History Of The Smallest Country In The World

History Of The Smallest Country In The World

You would think that this is some sort of confusion as we cannot legally say that an old sea platform can be considered a small country. Well, it seems that if you have the right paperwork anything is possible. Sealand is in fact a microstate that can be located ten kilometers from the coast of England. This sea platform has quite a lot of history behind it, which led to it being a country that requires you to have a passport to enter. The country even has its own passport that can be used to travel to sixty different countries around the world.

History of Sealand

Sealand, or at least the sea platform that holds the country today was built during the Second World War by the British as an anti-air defensive fort against German fighters and bombers. After the war ended, the platform was never put to any use, nor destroyed. In the 1960s a group of enterprising DJs used the platform to set up an illegal radio station in order to get pop music to British listeners. As they were in a remote location, it was difficult for the British authorities to catch them. The problem is that it impacted the BBC which had control of the British radio industry at the time as there was no such thing as commercial radio.
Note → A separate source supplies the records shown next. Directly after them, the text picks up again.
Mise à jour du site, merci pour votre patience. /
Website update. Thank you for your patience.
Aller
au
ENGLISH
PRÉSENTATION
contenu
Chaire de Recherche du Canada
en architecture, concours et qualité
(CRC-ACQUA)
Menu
One very interesting aspect is that there were a few such naval forts set up in World War 2 and this scheme with pirated radio stations seemed quite interesting. Well, it was interesting enough to make Paddy Roy Bates, leave his job as a businessman, and set up his own radio station which was used to broadcast music to Essex, England. His radio station was named “Radio Essex” and he set it up on the naval fort named Knock John, the one that he actually fought on in World War 2, that is how he knew of its existence.

Paddy Roy Bates had enough with the society he was living in, so he decided that he would take his whole family and create his own country on one of the Naval forts used in World War 2. He made this decision once the British government allowed commercial radio, which meant that he could run a legal business. Therefore on September the 2nd, 1967 he declared the naval fort “Rought Towers” (nickname of the naval fort) the Principality of Sealand.

As they developed the reputation of their country, they started issuing their own currency, stamps, and even passports. Only 300 passports have been issued so far over the years, only to people that the Principality of Sealand could trust.

Obviously, this new country caught the attention of many people, some of them wanted to do some harm and eventually start a small war. In 1978, the Sealand naval platform was set on fire and the family was taken as hostage by a German lawyer named Achenbach who pretended to be the Prime minister of Sealand. He hired some mercenaries and took over the “country”.

The event was important enough that the British and German governments got involved to defuse the whole situation. At some point, Roy Bates took over the naval platform and took Achenbach and his men as hostages. This made the German government send a diplomat to negotiate with Bates and free Achenbach. Even after Achenbach got back to Germany, he still endorsed that he was the Prime minister of Sealand.

However, Roy Bates considered that sending a diplomat to Sealand meant that Germany recognized Sealand as an actual country. International law says that artificial structures such as naval platforms cannot be considered islands. However, as the platform is settled in international waters, it is not in the possession of the British Government, therefore, from a legitimate point of view, we can consider this as a real country, even if most states don’t.